Ask a second manager to observe the worker, as well. An employee who exhibits behaviors that indicate impairment should be removed from any safety-sensitive roles, such as driving or operating heavy machinery. Even if marijuana is legal in your state, employers don’t need to tolerate employees being stoned at work.

In light of recent legislative developments involving marijuana, many companies are reconsidering their policies on drug testing. The U.S. Department of Transportation requires drug testing for those in safety-sensitive jobs, such as truck drivers. For other jobs, however, employers need to be careful when making employment decisions based on a positive drug test after a worker legally used marijuana during off-work hours. 

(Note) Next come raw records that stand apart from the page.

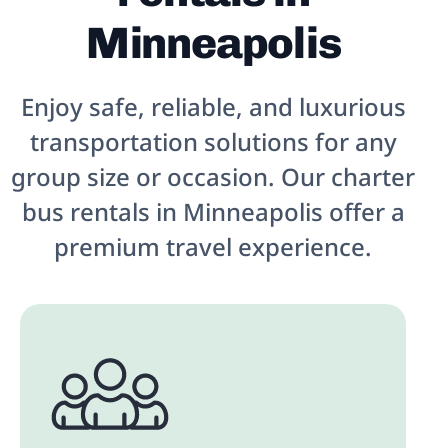
Minneapolis
Enjoy safe, reliable, and luxurious
transportation solutions for any
group size or occasion. Our charter
bus rentals in Minneapolis offer a
premium travel experience.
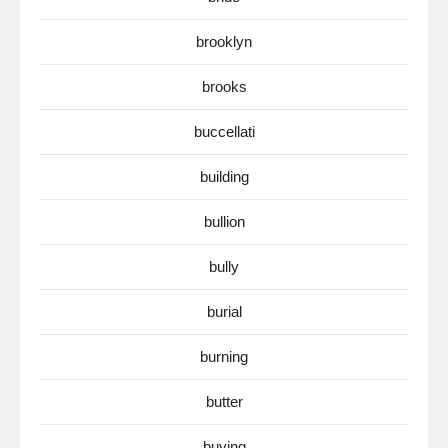
brooklyn
brooks
buccellati
building
bullion
bully
burial
burning
butter
buying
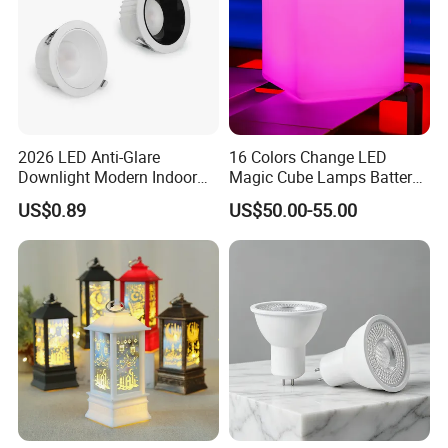
2026 LED Anti-Glare
16 Colors Change LED
Downlight Modern Indoor
Magic Cube Lamps Battery
Lighting 9W-40W High
Operated Table LED Cube
US$0.89
US$50.00-55.00
Quality Powerful Recessed
Light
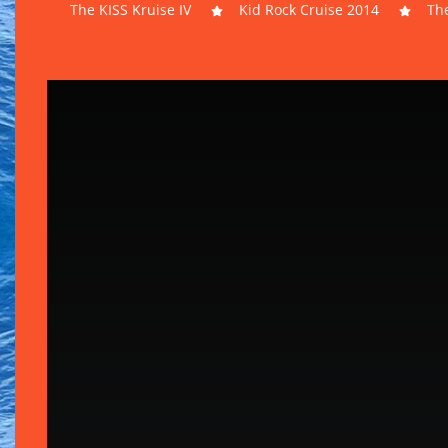
The KISS Kruise IV
Kid Rock Cruise 2014
The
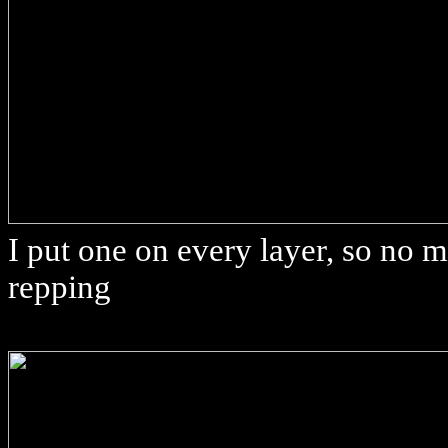
I put one on every layer, so no ma
repping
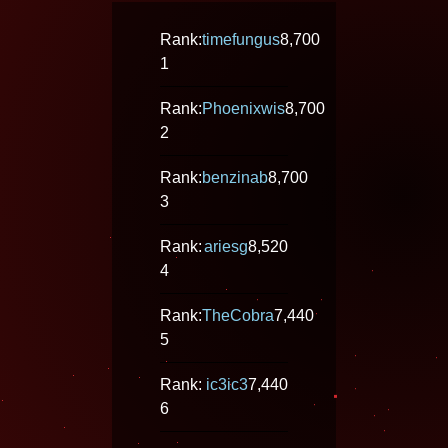
Rank:
timefungus
8,700
1
Rank:
Phoenixwis
8,700
2
Rank:
benzinab
8,700
3
Rank:
ariesg
8,520
4
Rank:
TheCobra
7,440
5
Rank:
ic3ic3
7,440
6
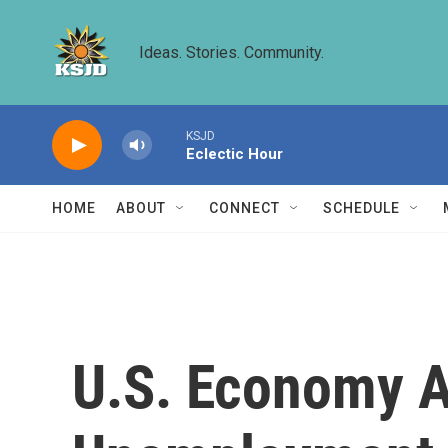
Skip to main content
Ideas. Stories. Community.
KSJD
Eclectic Hour
HOME
ABOUT
CONNECT
SCHEDULE
U.S. Economy A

In addition, some states prohibit employment discrimination against recreational marijuana users, so be sure to provide training to managers on this topic.

If the employee isn’t high at work, determine whether the company’s dress code covers strong and offensive odors. Employer policies often include provisions that prohibit strong scents, disruptive odors or allergy-inducing smells. If the company doesn’t have such a policy, it might be time to develop one. It’s important to set forth the organization’s expectations in a written policy and to apply the policy consistently. 

Have a private and respectful conversation with the individual to explain the company’s policy. Help the employee understand that strong odors could have harmful effects on others in the form of allergic reactions, migraines and breathing problems. 

Involve the employee in finding a solution by asking what can be done to eliminate or reduce the marijuana odor, which could be on the employee’s clothes or hair.

Although marijuana use is still illegal under federal law, the issue of employees smelling of weed may become more common now that many states have legalized medical and recreational use. Be sure to stay up-to-date on state laws regarding this evolving topic.  

Julie Schweber, SHRM-SCP, is a senior HR Knowledge Advisor for SHRM.